Think about how you like to be treated as a consumer. What are your favorite brand experiences? Think about how you can deliver that (or better) to your customers.

But make sure you take a customer focused approach, don’t let your existing internal processes define the customer journey, make sure that it’s the customer’s need that redefines your processes.

Fagan: With the push for "every brand to be a publisher" in the last few years, the market is filled with a glut of content. How do you think businesses can make their voices heard in the midst of this flood?

Porter: My content strategy mantra has always been that you should provide timely, engaging, relevant content that provides value.

  • Timely: Understand what’s going on in the places, be it geographies, industries, communities, etc. where your customers live and do their work. Instead of producing a glut of content around your next product release, focus your creative efforts around the next big event that your customers actually care about
  • Engaging: Capture people’s attention quickly and in a way that makes them react and want to know more. We are hard-wired to engage and respond to visuals more than text, so use good graphical design, video, animation and more. As a side note, if you are leading with text on the web, research has shown you have about 67 words to capture someone’s attention before they click through. Can you get your message across in 67 words or less?
  • Relevant: Your content should not only be relevant to your product but to your customers too. Does it address their industry, is it culturally and geographically appropriate? Is it in the right language? Is it adaptable for the different ways that your customers need the information: Web, Mobile, SMS message, print or even fax?
  • Value: I’ve mentioned this a couple of times above, but the best thing you can do is provide content that helps the customer solve their problem. If you make life easier through good content, good design and an understanding of your customer’s needs, then you will stand out.

Fagan: Who's your favorite fictional character and why?

Porter: It’s pretty much a three-way tie between Batman, James Bond and Sherlock Holmes. All three have been a big influence on my life and fired my imagination from an early age. 

I believe that they all exemplify the “one person can make a difference,” approach, but in different ways. 

The appeal of Batman (at least the versions I like — I’m not a fan of the more recent incarnations) was that he was a man who trained himself to be the ultimate he could be, both as a detective, a strategist and as a fighter. He is a mortal man who stands shoulder to shoulder with gods.  

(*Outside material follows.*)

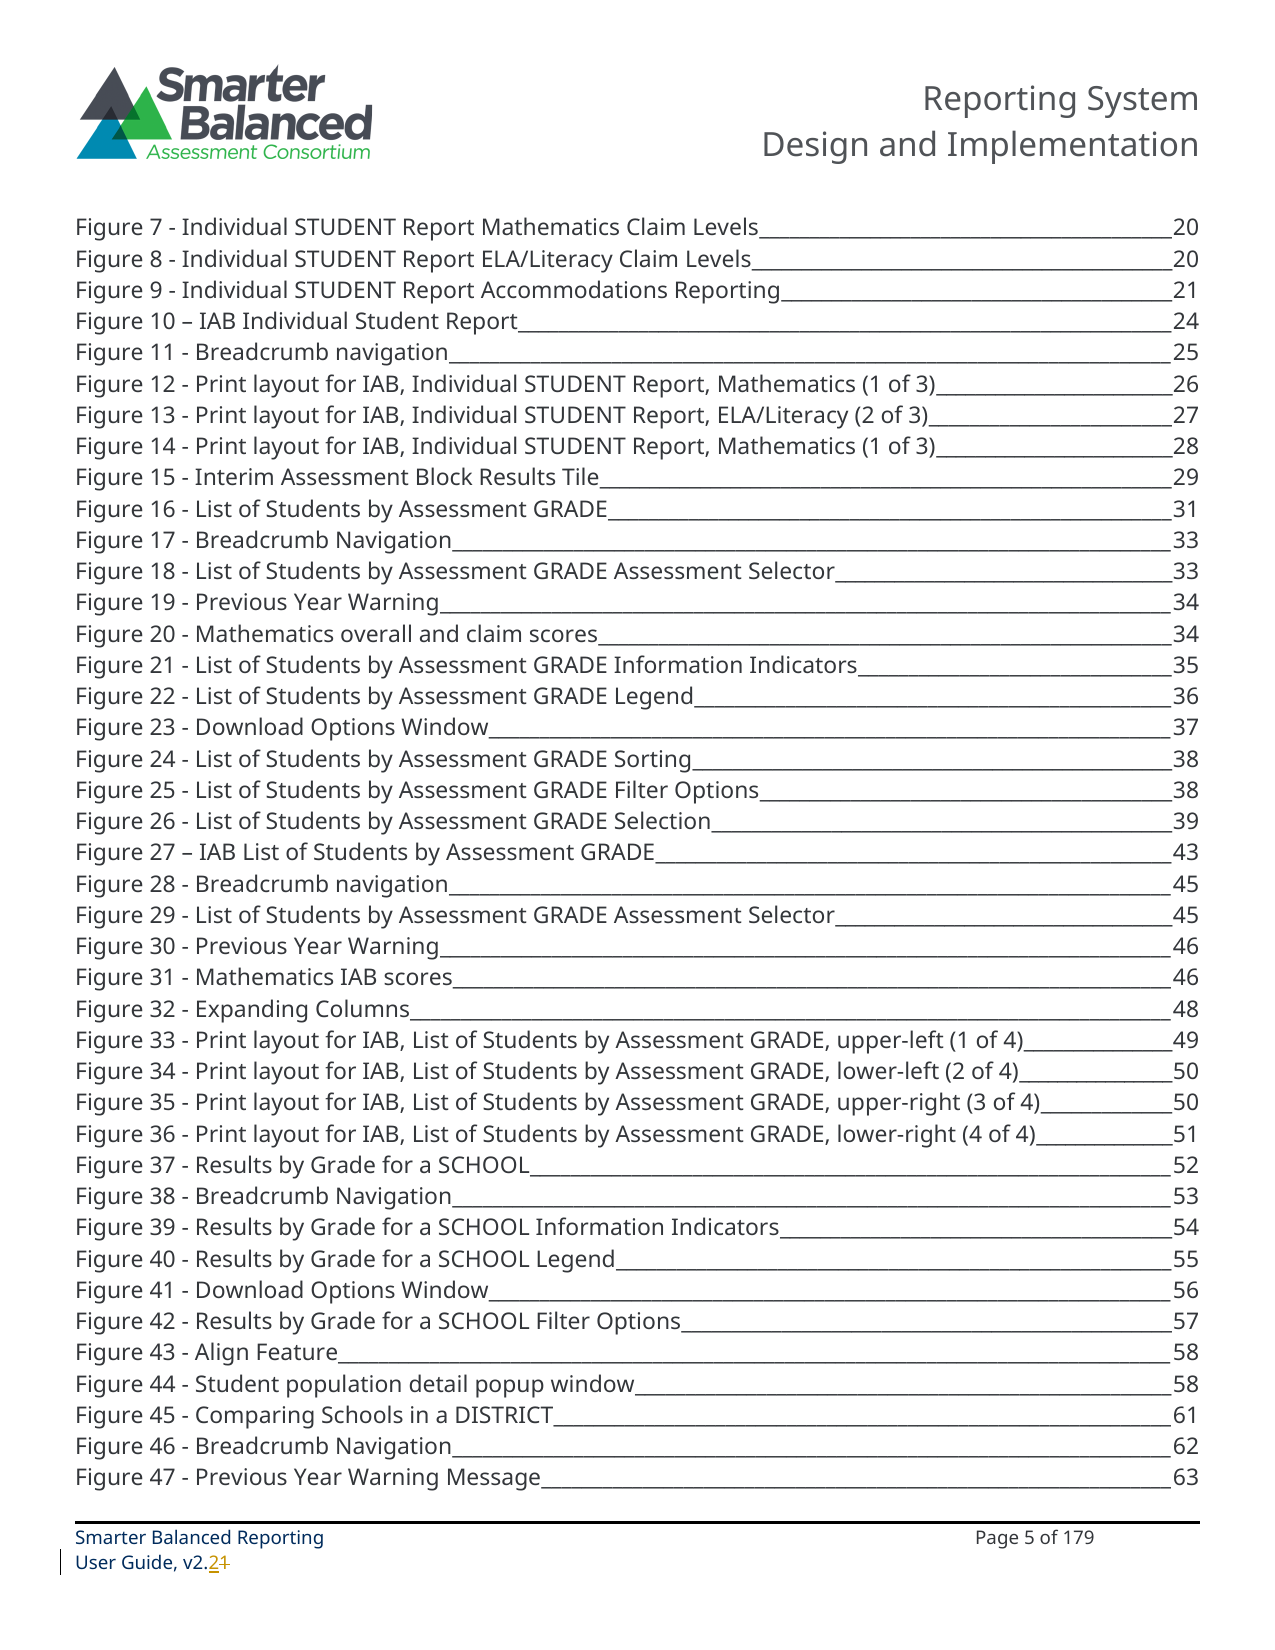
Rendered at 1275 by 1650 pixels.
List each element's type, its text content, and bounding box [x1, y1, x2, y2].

With Bond, although he’s a man doing an unpleasant job, he does it with style, panache, a touch of dark humor, and he gets to play with some great toys along the way. 

As for Holmes, he is the ultimate "smartest person in the room." I’ve always liked the idea of his observational skills. Holmes taught me to look at the world around me and look beyond the surface to find the stories we all have. 

I’ve been lucky enough to write some non-fiction books and essays on Batman and Bond, and privileged to write some new Sherlock Holmes mysteries in the last few years, and it’s always fun to hang out with all three of them.